So far In 2018 we have had three clients pushed from motorcycles by feral gangs, usually on fairly high capacity scooters and of these there were two ‘successful’ thefts and one where the rider with a quick and aggressive mindset managed to keep hold of their motorbike.

So, what can you actually do if confronted by a gang? Firstly, unless you have good and well-honed fighting skills, your motorbike can be replaced, but you can’t. Let it go.

But If you take a hard line, you are big enough, hard enough and skilled enough in combat to get physical, what does the law say? Simply, a person can use reasonable force in self-defence, defence of property, the prevention of crime or to lawfully arrest an individual.

So if someone pushes you off your motorbike and you believe it is for theft, you can fight back. But how hard? Pushing the thief off your bike would be wholly reasonable, or twatting him across his head with your crash helmet or a good head butt from inside your crash helmet would definitely fall into reasonable, because the law does not expect that you ‘weigh to a nicety the exact measure of defensive action’ but if having knocked the thief to the ground, with him pinned under your bike you then proceed to stamp on his neck and head you have then leapt over the line of reasonableness.

Be careful though not to compare the level of force you can use to defend yourself in a street robbery to that which you can use against a burglar. Because a burglar has entered your house, the test is very much lower on the burglary victim. It is only where the householder’s force is grossly disproportionate that the criminal law will intervene.

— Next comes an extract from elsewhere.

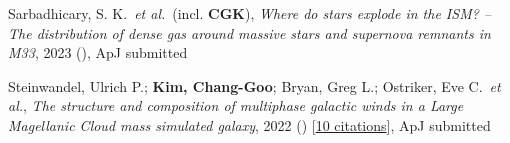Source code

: \item Sarbadhicary, S. K.~\textit{et al.}~(incl. \textbf{CGK}), \textit{Where do stars explode in the ISM? -- The distribution of dense gas around massive stars and supernova remnants in M33}, 2023 (), ApJ submitted

\item Steinwandel, Ulrich P.; \textbf{Kim, Chang-Goo}; Bryan, Greg L.; Ostriker, Eve C.~\textit{et al.}, \textit{The structure and composition of multiphase galactic winds in a Large Magellanic Cloud mass simulated galaxy}, 2022 () [\href{http://adsabs.harvard.edu/abs/2022arXiv221203898S}{10 citations}], ApJ submitted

If you are being robbed of your bike you can lawfully fight back hard, but the key is knowing when to stop, but you can go quite a long way. If, for example you got a compliant thief into a choke hold and you then asphyxiated the thief to death that would be disproportionate, but, if the thief died resisting your attempts to detain, awaiting the police, then in my view, you fall within reasonableness, and the law recognises the red mist of adrenalin and fear.

A Judge, applying the law, would have to direct the jury that the test for say, a motorcyclist up for GBH for the violent stopping of the theft of his own bike was and is ‘In a moment of unexpected anguish had the motorcyclist attacked on his bike, done only what he honestly and instinctively felt necessary, and if he says that is so with credibility then that Is very potent evidence of reasonableness’ I paraphrase the common law position since 1971, which now forms statute law.